- **Your task**: Count the lines in the data below that contain the string "Держатели". Case matters, and the answer is the number alone.

'''

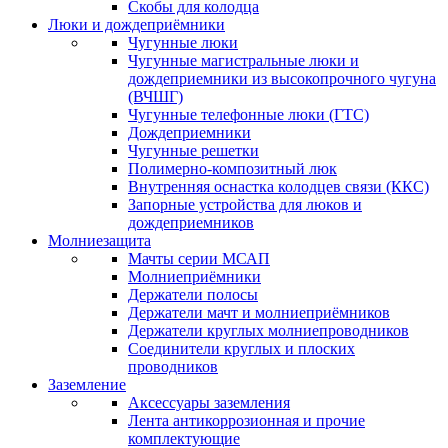
Скобы для колодца
Люки и дождеприёмники
Чугунные люки
Чугунные магистральные люки и
дождеприемники из высокопрочного чугуна
(ВЧШГ)
Чугунные телефонные люки (ГТС)
Дождеприемники
Чугунные решетки
Полимерно-композитный люк
Внутренняя оснастка колодцев связи (ККС)
Запорные устройства для люков и
дождеприемников
Молниезащита
Мачты серии МСАП
Молниеприёмники
Держатели полосы
Держатели мачт и молниеприёмников
Держатели круглых молниепроводников
Cоединители круглых и плоских
проводников
Заземление
Аксессуары заземления
Лента антикоррозионная и прочие
комплектующие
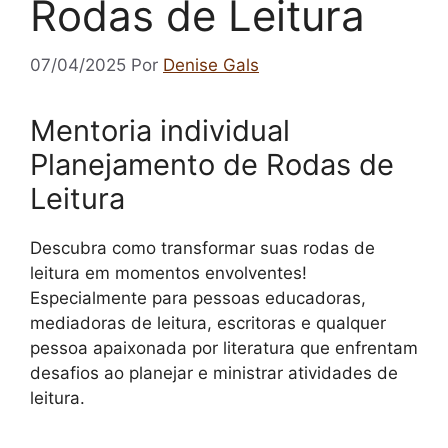
Rodas de Leitura
07/04/2025
Por
Denise Gals
Mentoria individual
Planejamento de Rodas de
Leitura
Descubra como transformar suas rodas de
leitura em momentos envolventes!
Especialmente para pessoas educadoras,
mediadoras de leitura, escritoras e qualquer
pessoa apaixonada por literatura que enfrentam
desafios ao planejar e ministrar atividades de
leitura.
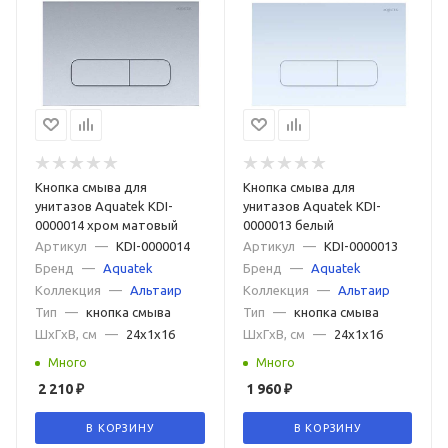
Кнопка смыва для
Кнопка смыва для
унитазов Aquatek KDI-
унитазов Aquatek KDI-
0000014 хром матовый
0000013 белый
Артикул
—
KDI-0000014
Артикул
—
KDI-0000013
Бренд
—
Aquatek
Бренд
—
Aquatek
Коллекция
—
Альтаир
Коллекция
—
Альтаир
Тип
—
кнопка смыва
Тип
—
кнопка смыва
ШxГxВ, см
—
24x1x16
ШxГxВ, см
—
24x1x16
Много
Много
2 210
₽
1 960
₽
В КОРЗИНУ
В КОРЗИНУ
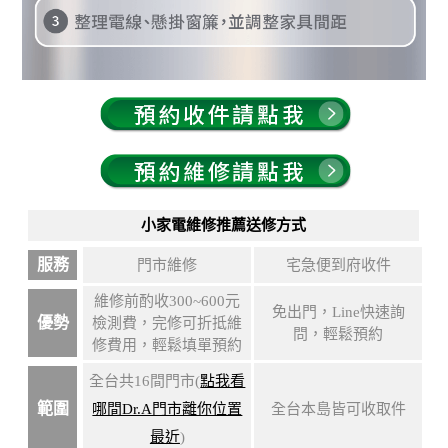
小家電維修推薦送修方式
服務
門市維修
宅急便到府收件
維修前酌收300~600元
免出門，Line快速詢
優勢
檢測費，完修可折抵維
問，輕鬆預約
修費用，輕鬆填單預約
全台共16間門市(
點我看
範圍
哪間Dr.A門市離你位置
全台本島皆可收取件
最近
)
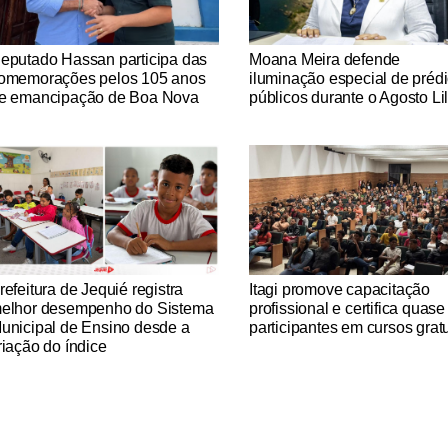
tícias Católicas
Notícias Católicas
eputado Hassan participa das
Moana Meira defende
omemorações pelos 105 anos
iluminação especial de préd
e emancipação de Boa Nova
públicos durante o Agosto Li
tícias Católicas
Notícias Católicas
refeitura de Jequié registra
Itagi promove capacitação
elhor desempenho do Sistema
profissional e certifica quas
unicipal de Ensino desde a
participantes em cursos gratu
riação do índice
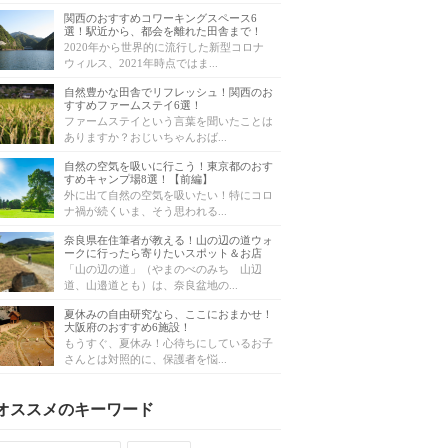
関西のおすすめコワーキングスペース6
選！駅近から、都会を離れた田舎まで！
2020年から世界的に流行した新型コロナ
ウィルス、2021年時点ではま...
自然豊かな田舎でリフレッシュ！関西のお
すすめファームステイ6選！
ファームステイという言葉を聞いたことは
ありますか？おじいちゃんおば...
自然の空気を吸いに行こう！東京都のおす
すめキャンプ場8選！【前編】
外に出て自然の空気を吸いたい！特にコロ
ナ禍が続くいま、そう思われる...
奈良県在住筆者が教える！山の辺の道ウォ
ークに行ったら寄りたいスポット＆お店
「山の辺の道」（やまのべのみち 山辺
道、山邉道とも）は、奈良盆地の...
夏休みの自由研究なら、ここにおまかせ！
大阪府のおすすめ6施設！
もうすぐ、夏休み！心待ちにしているお子
さんとは対照的に、保護者を悩...
オススメのキーワード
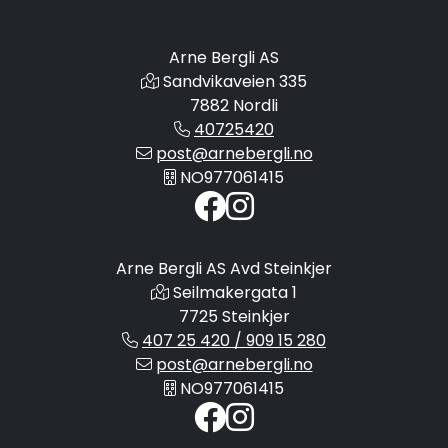
Arne Bergli AS
Sandvikaveien 335
7882 Nordli
40725420
post@arnebergli.no
NO977061415
Arne Bergli AS Avd Steinkjer
Seilmakergata 1
7725 Steinkjer
407 25 420 / 909 15 280
post@arnebergli.no
NO977061415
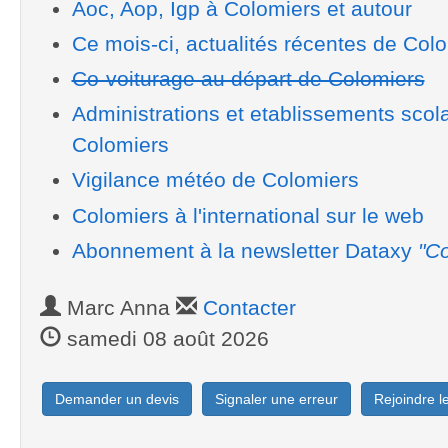
Aoc, Aop, Igp à Colomiers et autour
Ce mois-ci, actualités récentes de Col
Co-voiturage au départ de Colomiers
Administrations et etablissements scol
Colomiers
Vigilance météo de Colomiers
Colomiers à l'international sur le web
Abonnement à la newsletter Dataxy
"Co
Marc Anna
Contacter
samedi 08 août 2026
Demander un devis
Signaler une erreur
Rejoindre 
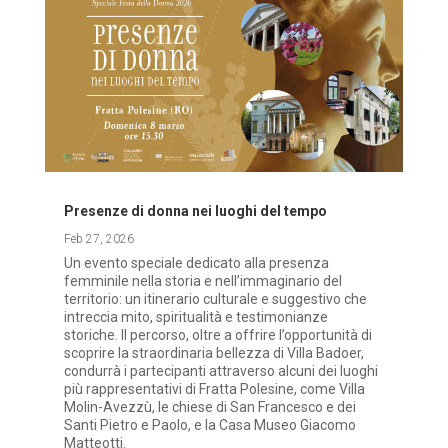
Presenze di donna nei luoghi del tempo
Feb 27, 2026
Un evento speciale dedicato alla presenza
femminile nella storia e nell’immaginario del
territorio: un itinerario culturale e suggestivo che
intreccia mito, spiritualità e testimonianze
storiche. Il percorso, oltre a offrire l’opportunità di
scoprire la straordinaria bellezza di Villa Badoer,
condurrà i partecipanti attraverso alcuni dei luoghi
più rappresentativi di Fratta Polesine, come Villa
Molin-Avezzù, le chiese di San Francesco e dei
Santi Pietro e Paolo, e la Casa Museo Giacomo
Matteotti.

'''

- **Written solution**: 3